This week’s images show us the use of M-mode for the diagnosis of pneumothorax. We have a negative study performed by Dr. Houry and a positive study performed by Drs. Pitts and Lamm for comparison. Remember air in pneumothorax will typically rise to the least dependent portion of the hemithorax. This is where we want to look with our ultrasound. In the supine trauma patient, this will typically be the anterior chest wall lateral to the sternum in the second intercostal space. The probe is positioned with the indicator towards the head. Adjust the probe so you see the pleura (a bright hyperechoic line) outlined on both sides by a rib with shadowing beneath. Orient the probe as perpendicular to the chest wall as possible. This will make the pleura standout. Once this view is achieved you can look for evidence of lung sliding, or switch to M-mode.
M-mode takes the depth from your 2-D B-mode image, and plots this against time. If you think about the picture as a graph, the x-axis is time and the y-axis is depth. The screen will look different depending on the machine you use. The normal study here was obtained on the trauma bay M-turbo. This machine shows your B-mode image at the top with the M-mode tracing beneath. The gray line through the center of the B-mode image corresponds to the y-axis of the M-mode image. The second pneumothorax positive image was obtained on the Phillips machine. Here M-mode and B-mode are displayed side by side. The dotted line through the center of the B-mode image corresponds to the Y-axis of the M-mode image.
M-mode of the normal lung has been described as having a “Sand on the Beach” appearance. Motion within the lung changes the lung artifacts that return to the machine, creating a speckled appearance like grains of sand beneath the bright pleural line. The soft tissues above do not move and thus have a linear appearance (the echoes do not change with time). With the presence of pneumothorax we see what is called the “Stratosphere Sign.” Everything looks like the stillness of outer space. None of the images varies with time, creating a linear appearance over the entire image.

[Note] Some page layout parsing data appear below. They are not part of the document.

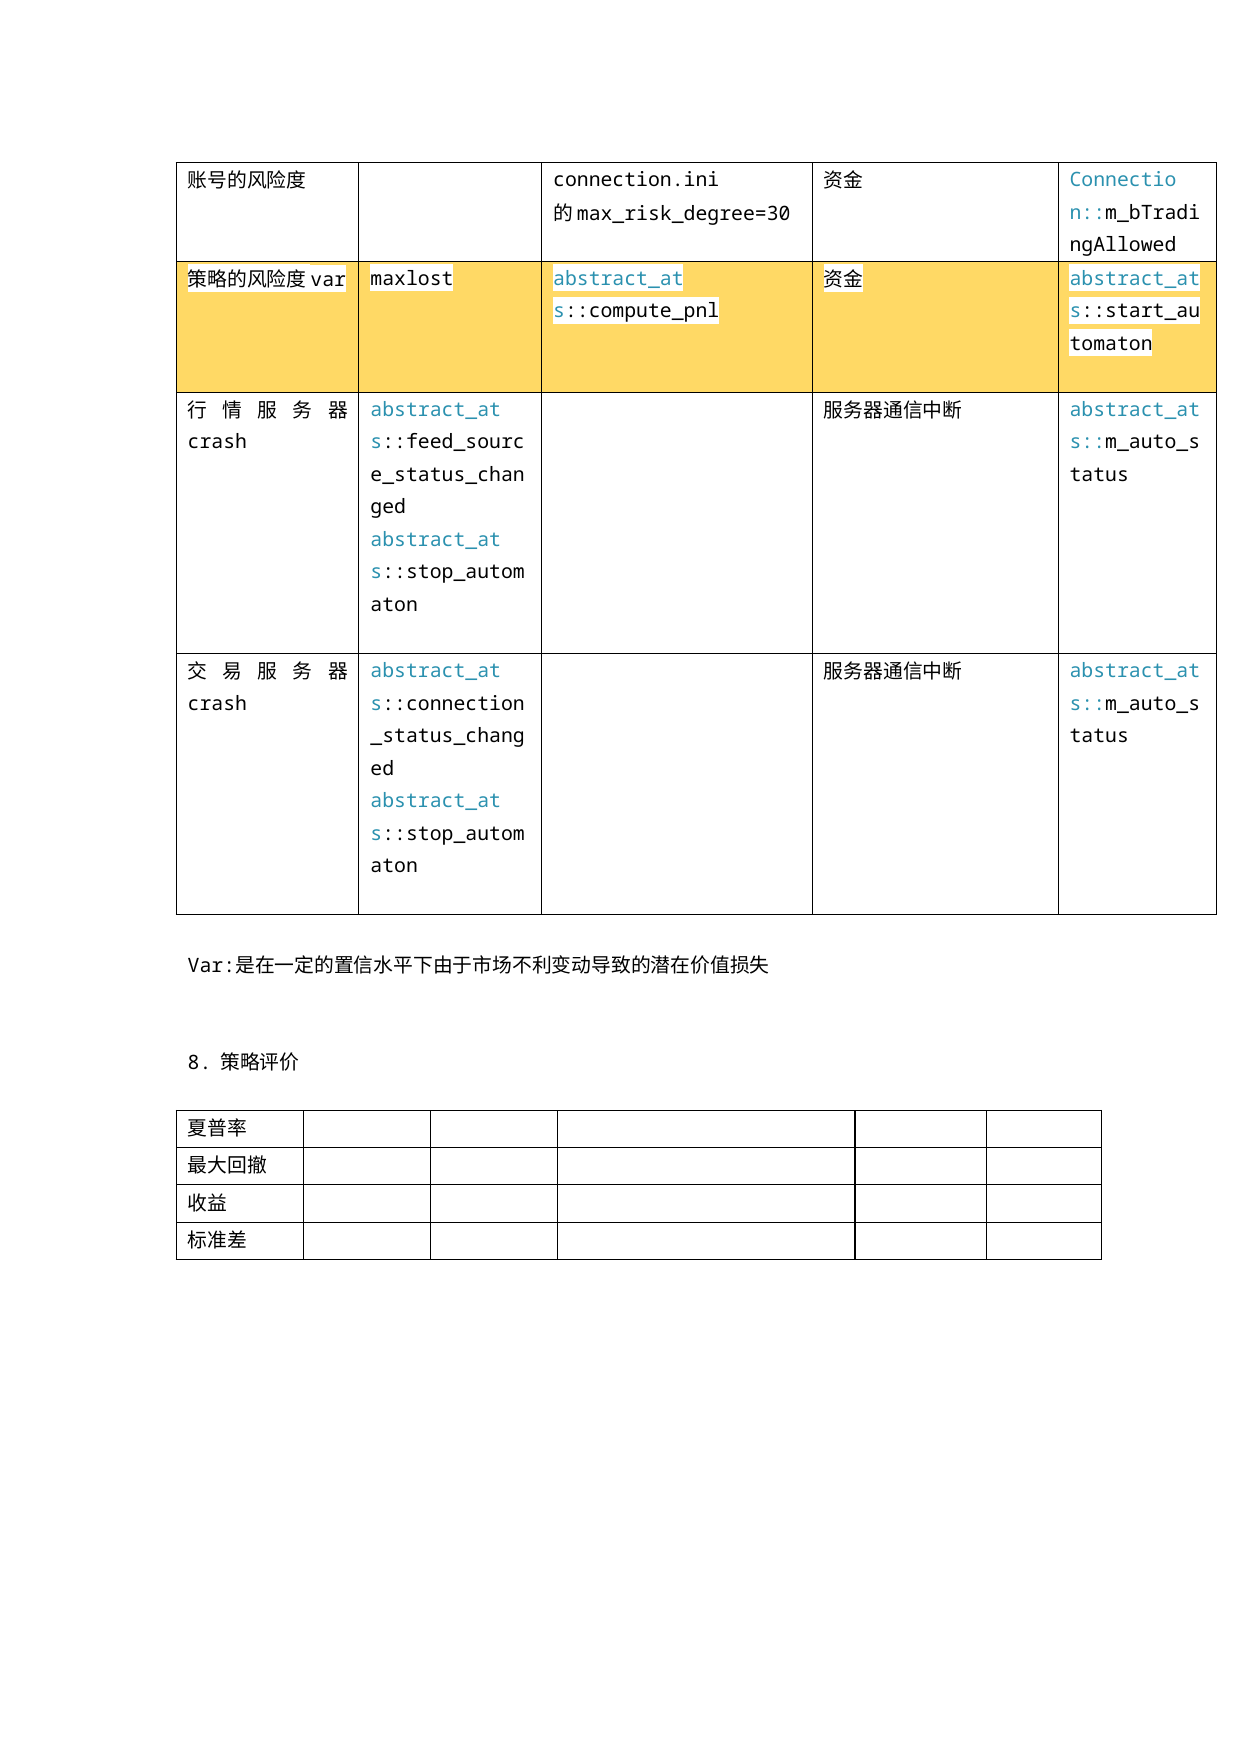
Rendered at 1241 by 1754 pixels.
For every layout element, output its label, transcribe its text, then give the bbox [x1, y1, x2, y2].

table_cell [304, 1185, 430, 1222]
table_cell maxlost [359, 262, 541, 392]
table_cell abstract_ats::feed_source_status_changed abstract_ats::stop_automaton [359, 393, 541, 653]
table_cell [987, 1148, 1101, 1184]
table_cell [558, 1223, 854, 1259]
table_cell [856, 1185, 986, 1222]
table_cell [856, 1223, 986, 1259]
table_cell [558, 1148, 854, 1184]
table_cell [431, 1185, 557, 1222]
table_cell abstract_ats::compute_pnl [542, 262, 812, 392]
table_header [987, 1111, 1101, 1147]
table_cell [304, 1223, 430, 1259]
list 策略评价 [187, 1045, 1053, 1077]
table_cell [987, 1185, 1101, 1222]
table_cell 标准差 [177, 1223, 303, 1259]
table_header [558, 1111, 854, 1147]
table_cell 收益 [177, 1185, 303, 1222]
table_cell [304, 1148, 430, 1184]
table_cell 账号的风险度 [177, 163, 358, 261]
table_cell 服务器通信中断 [813, 393, 1058, 653]
table_header [856, 1111, 986, 1147]
table_cell 资金 [813, 262, 1058, 392]
table_cell connection.ini 的max_risk_degree=30 [542, 163, 812, 261]
table_cell 行情服务器crash [177, 393, 358, 653]
table_cell 最大回撤 [177, 1148, 303, 1184]
table_cell abstract_ats::start_automaton [1059, 262, 1216, 392]
table_cell abstract_ats::connection_status_changed abstract_ats::stop_automaton [359, 654, 541, 914]
table_cell abstract_ats::m_auto_status [1059, 393, 1216, 653]
table_cell [987, 1223, 1101, 1259]
table_cell [542, 393, 812, 653]
table_cell 资金 [813, 163, 1058, 261]
table_header [431, 1111, 557, 1147]
table_cell [359, 163, 541, 261]
table_header [304, 1111, 430, 1147]
table_cell [542, 654, 812, 914]
table_header 夏普率 [177, 1111, 303, 1147]
table_cell abstract_ats::m_auto_status [1059, 654, 1216, 914]
table_cell 策略的风险度var [177, 262, 358, 392]
table_cell 服务器通信中断 [813, 654, 1058, 914]
table_cell [431, 1148, 557, 1184]
table_cell [856, 1148, 986, 1184]
table_cell Connection::m_bTradingAllowed [1059, 163, 1216, 261]
table_cell [431, 1223, 557, 1259]
list Var:是在一定的置信水平下由于市场不利变动导致的潜在价值损失 [187, 947, 1053, 980]
table_cell 交易服务器crash [177, 654, 358, 914]
table_cell [558, 1185, 854, 1222]
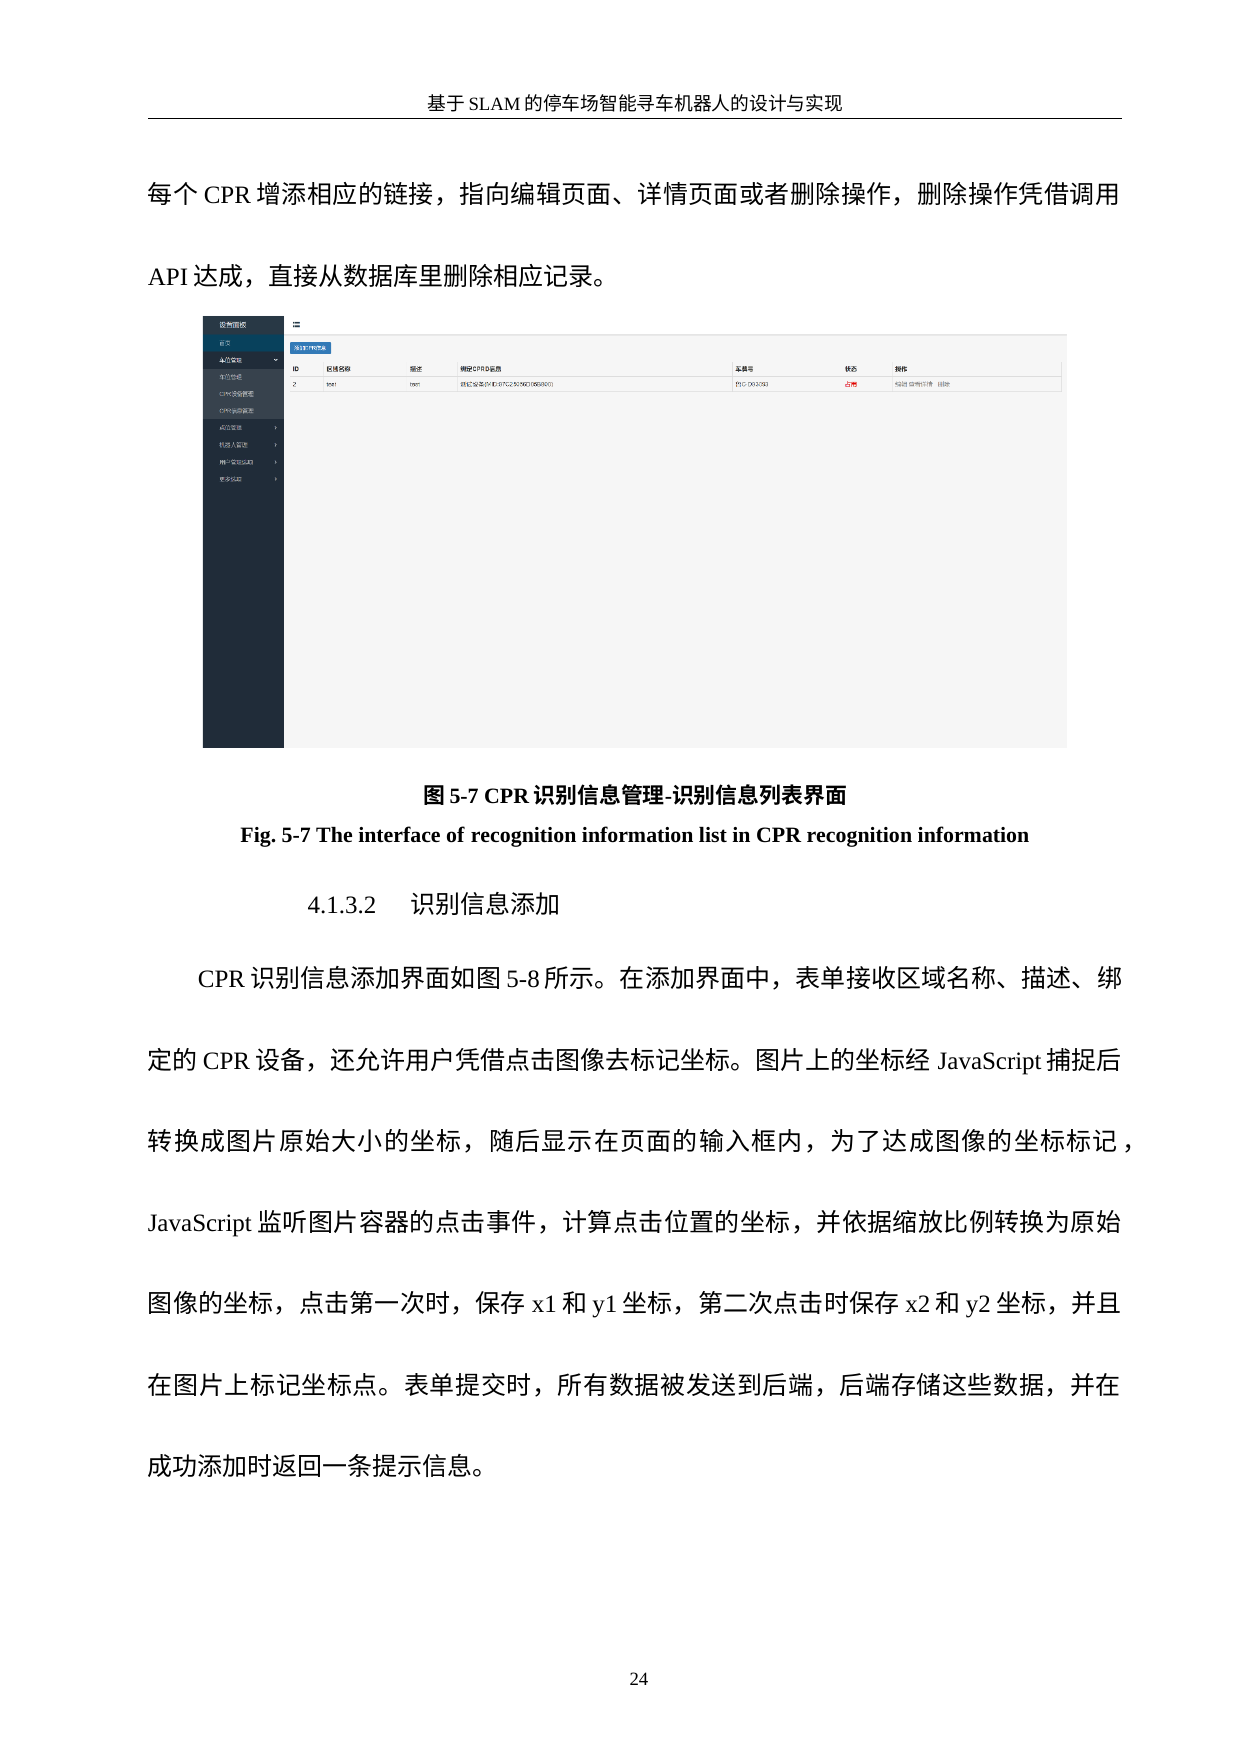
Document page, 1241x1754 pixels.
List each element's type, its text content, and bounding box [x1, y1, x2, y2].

This is best seen between the purple lines on the second image. Outside the purple lines, we see a speckled appearance in some areas. You might be fooled into thinking this was a normal lung. If you look closely this specking is seen above and below the pleural line and indicates that either the patient or the probe was moving. Patients with pneumothorax may have significant air hunger and lots of chest wall movement creating this appearance. Be aware of this and try to keep your probe a still as possible in order to obtain good images.